**** Source data ****
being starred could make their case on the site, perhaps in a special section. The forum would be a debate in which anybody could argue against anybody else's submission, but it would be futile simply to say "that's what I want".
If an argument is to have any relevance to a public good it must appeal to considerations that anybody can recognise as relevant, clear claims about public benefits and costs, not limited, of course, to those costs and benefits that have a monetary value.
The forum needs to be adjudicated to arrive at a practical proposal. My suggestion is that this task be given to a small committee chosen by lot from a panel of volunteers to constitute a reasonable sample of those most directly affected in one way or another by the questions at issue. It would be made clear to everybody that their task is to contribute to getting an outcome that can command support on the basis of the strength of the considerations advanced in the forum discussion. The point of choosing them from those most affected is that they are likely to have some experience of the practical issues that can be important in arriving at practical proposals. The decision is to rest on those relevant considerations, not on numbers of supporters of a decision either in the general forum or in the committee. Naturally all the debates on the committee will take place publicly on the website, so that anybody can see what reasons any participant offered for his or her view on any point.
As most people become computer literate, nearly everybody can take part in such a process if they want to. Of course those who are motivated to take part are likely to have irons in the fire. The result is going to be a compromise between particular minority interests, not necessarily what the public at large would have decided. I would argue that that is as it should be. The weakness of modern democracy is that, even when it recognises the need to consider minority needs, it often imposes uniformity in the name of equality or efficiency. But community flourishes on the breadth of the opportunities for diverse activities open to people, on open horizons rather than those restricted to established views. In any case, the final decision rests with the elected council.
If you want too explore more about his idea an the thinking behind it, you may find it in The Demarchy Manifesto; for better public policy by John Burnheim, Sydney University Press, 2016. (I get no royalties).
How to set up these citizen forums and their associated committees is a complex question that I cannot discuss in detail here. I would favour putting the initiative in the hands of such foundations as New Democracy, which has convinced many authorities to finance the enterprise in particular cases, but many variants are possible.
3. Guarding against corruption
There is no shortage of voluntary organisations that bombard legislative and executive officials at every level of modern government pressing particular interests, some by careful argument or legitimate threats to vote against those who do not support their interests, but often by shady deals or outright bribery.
****
Exercise brief:
Take each line above that holds the string "clear" and copy it.

Solution to this task:
If an argument is to have any relevance to a public good it must appeal to considerations that anybody can recognise as relevant, clear claims about public benefits and costs, not limited, of course, to those costs and benefits that have a monetary value.
The forum needs to be adjudicated to arrive at a practical proposal. My suggestion is that this task be given to a small committee chosen by lot from a panel of volunteers to constitute a reasonable sample of those most directly affected in one way or another by the questions at issue. It would be made clear to everybody that their task is to contribute to getting an outcome that can command support on the basis of the strength of the considerations advanced in the forum discussion. The point of choosing them from those most affected is that they are likely to have some experience of the practical issues that can be important in arriving at practical proposals. The decision is to rest on those relevant considerations, not on numbers of supporters of a decision either in the general forum or in the committee. Naturally all the debates on the committee will take place publicly on the website, so that anybody can see what reasons any participant offered for his or her view on any point.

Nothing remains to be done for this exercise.